Listed entries
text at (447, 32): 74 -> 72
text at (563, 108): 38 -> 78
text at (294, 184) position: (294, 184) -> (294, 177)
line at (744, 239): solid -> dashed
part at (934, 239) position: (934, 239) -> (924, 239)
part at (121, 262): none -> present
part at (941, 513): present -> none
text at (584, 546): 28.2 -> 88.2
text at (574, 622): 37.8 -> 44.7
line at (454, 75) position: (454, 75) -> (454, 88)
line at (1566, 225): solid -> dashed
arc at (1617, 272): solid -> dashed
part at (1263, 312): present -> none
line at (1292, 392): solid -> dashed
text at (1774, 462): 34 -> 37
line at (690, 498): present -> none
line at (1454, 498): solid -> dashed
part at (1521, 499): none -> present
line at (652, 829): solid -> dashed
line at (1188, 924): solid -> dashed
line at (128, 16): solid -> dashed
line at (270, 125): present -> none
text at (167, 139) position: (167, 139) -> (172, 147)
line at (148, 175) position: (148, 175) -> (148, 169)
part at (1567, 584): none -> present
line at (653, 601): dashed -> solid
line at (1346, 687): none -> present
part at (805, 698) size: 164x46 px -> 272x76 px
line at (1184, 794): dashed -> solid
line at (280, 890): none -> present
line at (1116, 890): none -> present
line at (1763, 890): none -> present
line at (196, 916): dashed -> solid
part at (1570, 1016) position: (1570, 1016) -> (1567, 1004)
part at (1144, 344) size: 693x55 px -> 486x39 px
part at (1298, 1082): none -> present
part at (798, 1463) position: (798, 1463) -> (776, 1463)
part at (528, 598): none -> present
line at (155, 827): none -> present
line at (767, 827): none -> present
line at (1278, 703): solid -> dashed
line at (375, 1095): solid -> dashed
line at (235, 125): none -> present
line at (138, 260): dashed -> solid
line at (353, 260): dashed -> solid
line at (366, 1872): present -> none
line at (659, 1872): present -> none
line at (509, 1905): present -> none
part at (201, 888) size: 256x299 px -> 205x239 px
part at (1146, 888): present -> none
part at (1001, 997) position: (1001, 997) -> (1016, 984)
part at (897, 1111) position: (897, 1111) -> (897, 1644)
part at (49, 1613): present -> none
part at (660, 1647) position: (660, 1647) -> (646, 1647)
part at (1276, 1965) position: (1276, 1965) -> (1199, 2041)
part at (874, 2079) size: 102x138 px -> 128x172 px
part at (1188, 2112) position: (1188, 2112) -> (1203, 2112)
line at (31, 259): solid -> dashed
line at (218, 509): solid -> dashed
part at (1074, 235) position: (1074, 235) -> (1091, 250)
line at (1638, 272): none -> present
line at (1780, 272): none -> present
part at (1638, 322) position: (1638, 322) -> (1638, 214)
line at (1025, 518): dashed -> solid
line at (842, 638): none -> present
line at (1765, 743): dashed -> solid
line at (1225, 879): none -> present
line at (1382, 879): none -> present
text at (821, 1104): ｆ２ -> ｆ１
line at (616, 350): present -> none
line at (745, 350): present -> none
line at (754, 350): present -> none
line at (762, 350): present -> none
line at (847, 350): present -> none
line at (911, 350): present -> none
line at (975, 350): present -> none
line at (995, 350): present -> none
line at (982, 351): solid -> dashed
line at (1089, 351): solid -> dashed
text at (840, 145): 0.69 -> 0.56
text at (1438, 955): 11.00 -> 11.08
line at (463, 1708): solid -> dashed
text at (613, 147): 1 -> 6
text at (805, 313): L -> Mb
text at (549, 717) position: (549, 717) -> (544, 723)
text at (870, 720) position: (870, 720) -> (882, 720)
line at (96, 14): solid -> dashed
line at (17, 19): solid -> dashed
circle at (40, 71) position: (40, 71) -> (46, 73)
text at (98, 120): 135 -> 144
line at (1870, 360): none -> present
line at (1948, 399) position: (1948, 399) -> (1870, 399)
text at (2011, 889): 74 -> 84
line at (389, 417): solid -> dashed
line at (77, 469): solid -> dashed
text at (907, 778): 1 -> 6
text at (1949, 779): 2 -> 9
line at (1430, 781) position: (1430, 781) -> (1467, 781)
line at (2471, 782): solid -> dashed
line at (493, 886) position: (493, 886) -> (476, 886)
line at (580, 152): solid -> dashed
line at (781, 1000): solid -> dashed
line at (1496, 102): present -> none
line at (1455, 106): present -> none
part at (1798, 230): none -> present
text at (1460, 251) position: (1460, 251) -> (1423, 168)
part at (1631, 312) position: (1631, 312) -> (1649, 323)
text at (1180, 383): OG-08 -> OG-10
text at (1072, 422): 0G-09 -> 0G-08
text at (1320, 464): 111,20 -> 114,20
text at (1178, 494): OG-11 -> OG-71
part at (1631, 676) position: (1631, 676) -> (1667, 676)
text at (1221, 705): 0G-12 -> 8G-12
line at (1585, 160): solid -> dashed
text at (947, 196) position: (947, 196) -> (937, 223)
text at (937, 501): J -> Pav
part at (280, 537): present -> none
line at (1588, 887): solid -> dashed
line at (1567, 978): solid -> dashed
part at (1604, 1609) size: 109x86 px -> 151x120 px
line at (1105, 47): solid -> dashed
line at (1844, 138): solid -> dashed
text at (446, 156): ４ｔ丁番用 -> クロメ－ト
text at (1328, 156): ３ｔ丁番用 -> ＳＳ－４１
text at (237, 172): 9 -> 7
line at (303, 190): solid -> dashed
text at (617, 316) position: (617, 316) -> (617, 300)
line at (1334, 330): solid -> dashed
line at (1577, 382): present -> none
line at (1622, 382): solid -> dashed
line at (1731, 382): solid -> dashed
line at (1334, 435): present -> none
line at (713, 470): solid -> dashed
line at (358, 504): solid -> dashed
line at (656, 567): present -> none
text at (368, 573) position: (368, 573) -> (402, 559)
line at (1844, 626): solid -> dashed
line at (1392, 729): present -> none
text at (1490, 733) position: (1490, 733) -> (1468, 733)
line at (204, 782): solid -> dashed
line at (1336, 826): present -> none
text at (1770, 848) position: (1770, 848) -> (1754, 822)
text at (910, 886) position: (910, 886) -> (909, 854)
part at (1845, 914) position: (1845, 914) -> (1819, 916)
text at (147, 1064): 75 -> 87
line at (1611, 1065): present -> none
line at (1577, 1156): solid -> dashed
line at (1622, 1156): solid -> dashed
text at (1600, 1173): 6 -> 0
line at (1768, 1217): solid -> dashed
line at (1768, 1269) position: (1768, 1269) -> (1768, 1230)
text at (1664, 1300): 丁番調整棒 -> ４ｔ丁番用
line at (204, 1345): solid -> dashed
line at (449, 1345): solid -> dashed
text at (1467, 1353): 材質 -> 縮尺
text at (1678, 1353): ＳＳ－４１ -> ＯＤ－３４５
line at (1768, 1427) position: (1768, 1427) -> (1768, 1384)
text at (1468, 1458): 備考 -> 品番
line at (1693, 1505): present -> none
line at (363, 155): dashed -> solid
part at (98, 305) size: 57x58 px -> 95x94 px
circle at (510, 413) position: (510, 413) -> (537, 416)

Aim
Convert the items, everything from the first one down to the line containing "line at (155, 827): none -> present", into a Markdown table with the columns No. and Item, leaving out any blank lines. Both the first and last lines are included.

Worked solution
| No. | Item |
|---|---|
| 1 | text at (447, 32): 74 -> 72 |
| 2 | text at (563, 108): 38 -> 78 |
| 3 | text at (294, 184) position: (294, 184) -> (294, 177) |
| 4 | line at (744, 239): solid -> dashed |
| 5 | part at (934, 239) position: (934, 239) -> (924, 239) |
| 6 | part at (121, 262): none -> present |
| 7 | part at (941, 513): present -> none |
| 8 | text at (584, 546): 28.2 -> 88.2 |
| 9 | text at (574, 622): 37.8 -> 44.7 |
| 10 | line at (454, 75) position: (454, 75) -> (454, 88) |
| 11 | line at (1566, 225): solid -> dashed |
| 12 | arc at (1617, 272): solid -> dashed |
| 13 | part at (1263, 312): present -> none |
| 14 | line at (1292, 392): solid -> dashed |
| 15 | text at (1774, 462): 34 -> 37 |
| 16 | line at (690, 498): present -> none |
| 17 | line at (1454, 498): solid -> dashed |
| 18 | part at (1521, 499): none -> present |
| 19 | line at (652, 829): solid -> dashed |
| 20 | line at (1188, 924): solid -> dashed |
| 21 | line at (128, 16): solid -> dashed |
| 22 | line at (270, 125): present -> none |
| 23 | text at (167, 139) position: (167, 139) -> (172, 147) |
| 24 | line at (148, 175) position: (148, 175) -> (148, 169) |
| 25 | part at (1567, 584): none -> present |
| 26 | line at (653, 601): dashed -> solid |
| 27 | line at (1346, 687): none -> present |
| 28 | part at (805, 698) size: 164x46 px -> 272x76 px |
| 29 | line at (1184, 794): dashed -> solid |
| 30 | line at (280, 890): none -> present |
| 31 | line at (1116, 890): none -> present |
| 32 | line at (1763, 890): none -> present |
| 33 | line at (196, 916): dashed -> solid |
| 34 | part at (1570, 1016) position: (1570, 1016) -> (1567, 1004) |
| 35 | part at (1144, 344) size: 693x55 px -> 486x39 px |
| 36 | part at (1298, 1082): none -> present |
| 37 | part at (798, 1463) position: (798, 1463) -> (776, 1463) |
| 38 | part at (528, 598): none -> present |
| 39 | line at (155, 827): none -> present |